Saved data entries:
BEGIN
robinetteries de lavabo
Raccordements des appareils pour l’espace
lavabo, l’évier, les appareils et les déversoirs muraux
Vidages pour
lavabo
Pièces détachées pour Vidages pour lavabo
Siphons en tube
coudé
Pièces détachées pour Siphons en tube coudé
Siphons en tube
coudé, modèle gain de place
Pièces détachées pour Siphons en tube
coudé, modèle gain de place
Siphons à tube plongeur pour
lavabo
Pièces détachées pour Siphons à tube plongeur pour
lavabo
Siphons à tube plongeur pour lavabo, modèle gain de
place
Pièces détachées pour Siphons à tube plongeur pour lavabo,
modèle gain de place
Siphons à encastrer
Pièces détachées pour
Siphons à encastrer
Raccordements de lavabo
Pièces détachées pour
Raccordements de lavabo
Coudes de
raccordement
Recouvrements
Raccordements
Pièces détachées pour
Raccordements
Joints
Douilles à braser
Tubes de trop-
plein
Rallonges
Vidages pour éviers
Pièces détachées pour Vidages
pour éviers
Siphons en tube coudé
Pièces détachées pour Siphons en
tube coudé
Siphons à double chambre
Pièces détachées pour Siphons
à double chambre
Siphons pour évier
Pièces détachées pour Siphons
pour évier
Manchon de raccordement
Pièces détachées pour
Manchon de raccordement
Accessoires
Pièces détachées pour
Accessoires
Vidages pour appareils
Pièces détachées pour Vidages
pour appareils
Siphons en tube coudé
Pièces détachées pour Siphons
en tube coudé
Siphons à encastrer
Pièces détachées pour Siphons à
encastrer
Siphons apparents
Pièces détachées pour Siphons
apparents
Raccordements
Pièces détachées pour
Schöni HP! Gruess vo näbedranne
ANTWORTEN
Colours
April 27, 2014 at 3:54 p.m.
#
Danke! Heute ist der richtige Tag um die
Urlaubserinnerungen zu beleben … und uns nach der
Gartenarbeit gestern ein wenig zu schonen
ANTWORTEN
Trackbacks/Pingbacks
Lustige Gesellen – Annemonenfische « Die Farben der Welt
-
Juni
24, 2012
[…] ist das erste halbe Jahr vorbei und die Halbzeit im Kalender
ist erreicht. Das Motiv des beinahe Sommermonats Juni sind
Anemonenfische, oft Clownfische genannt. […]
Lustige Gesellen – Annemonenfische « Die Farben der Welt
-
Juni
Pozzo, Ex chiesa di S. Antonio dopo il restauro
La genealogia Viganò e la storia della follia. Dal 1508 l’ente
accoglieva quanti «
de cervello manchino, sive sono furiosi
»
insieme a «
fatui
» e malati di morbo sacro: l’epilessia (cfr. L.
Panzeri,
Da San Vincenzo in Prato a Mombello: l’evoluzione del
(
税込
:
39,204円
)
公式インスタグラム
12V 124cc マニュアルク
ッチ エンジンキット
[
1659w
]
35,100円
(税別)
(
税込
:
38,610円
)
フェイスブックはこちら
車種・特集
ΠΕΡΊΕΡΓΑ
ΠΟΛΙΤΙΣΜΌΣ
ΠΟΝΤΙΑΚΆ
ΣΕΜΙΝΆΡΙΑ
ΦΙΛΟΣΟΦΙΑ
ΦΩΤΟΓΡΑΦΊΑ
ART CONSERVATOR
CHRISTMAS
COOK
END
-- What is required --
Give back every line above, unchanged.

-- Answer box --
robinetteries de lavabo
Raccordements des appareils pour l’espace
lavabo, l’évier, les appareils et les déversoirs muraux
Vidages pour
lavabo
Pièces détachées pour Vidages pour lavabo
Siphons en tube
coudé
Pièces détachées pour Siphons en tube coudé
Siphons en tube
coudé, modèle gain de place
Pièces détachées pour Siphons en tube
coudé, modèle gain de place
Siphons à tube plongeur pour
lavabo
Pièces détachées pour Siphons à tube plongeur pour
lavabo
Siphons à tube plongeur pour lavabo, modèle gain de
place
Pièces détachées pour Siphons à tube plongeur pour lavabo,
modèle gain de place
Siphons à encastrer
Pièces détachées pour
Siphons à encastrer
Raccordements de lavabo
Pièces détachées pour
Raccordements de lavabo
Coudes de
raccordement
Recouvrements
Raccordements
Pièces détachées pour
Raccordements
Joints
Douilles à braser
Tubes de trop-
plein
Rallonges
Vidages pour éviers
Pièces détachées pour Vidages
pour éviers
Siphons en tube coudé
Pièces détachées pour Siphons en
tube coudé
Siphons à double chambre
Pièces détachées pour Siphons
à double chambre
Siphons pour évier
Pièces détachées pour Siphons
pour évier
Manchon de raccordement
Pièces détachées pour
Manchon de raccordement
Accessoires
Pièces détachées pour
Accessoires
Vidages pour appareils
Pièces détachées pour Vidages
pour appareils
Siphons en tube coudé
Pièces détachées pour Siphons
en tube coudé
Siphons à encastrer
Pièces détachées pour Siphons à
encastrer
Siphons apparents
Pièces détachées pour Siphons
apparents
Raccordements
Pièces détachées pour
Schöni HP! Gruess vo näbedranne
ANTWORTEN
Colours
April 27, 2014 at 3:54 p.m.
#
Danke! Heute ist der richtige Tag um die
Urlaubserinnerungen zu beleben … und uns nach der
Gartenarbeit gestern ein wenig zu schonen
ANTWORTEN
Trackbacks/Pingbacks
Lustige Gesellen – Annemonenfische « Die Farben der Welt
-
Juni
24, 2012
[…] ist das erste halbe Jahr vorbei und die Halbzeit im Kalender
ist erreicht. Das Motiv des beinahe Sommermonats Juni sind
Anemonenfische, oft Clownfische genannt. […]
Lustige Gesellen – Annemonenfische « Die Farben der Welt
-
Juni
Pozzo, Ex chiesa di S. Antonio dopo il restauro
La genealogia Viganò e la storia della follia. Dal 1508 l’ente
accoglieva quanti «
de cervello manchino, sive sono furiosi
»
insieme a «
fatui
» e malati di morbo sacro: l’epilessia (cfr. L.
Panzeri,
Da San Vincenzo in Prato a Mombello: l’evoluzione del
(
税込
:
39,204円
)
公式インスタグラム
12V 124cc マニュアルク
ッチ エンジンキット
[
1659w
]
35,100円
(税別)
(
税込
:
38,610円
)
フェイスブックはこちら
車種・特集
ΠΕΡΊΕΡΓΑ
ΠΟΛΙΤΙΣΜΌΣ
ΠΟΝΤΙΑΚΆ
ΣΕΜΙΝΆΡΙΑ
ΦΙΛΟΣΟΦΙΑ
ΦΩΤΟΓΡΑΦΊΑ
ART CONSERVATOR
CHRISTMAS
COOK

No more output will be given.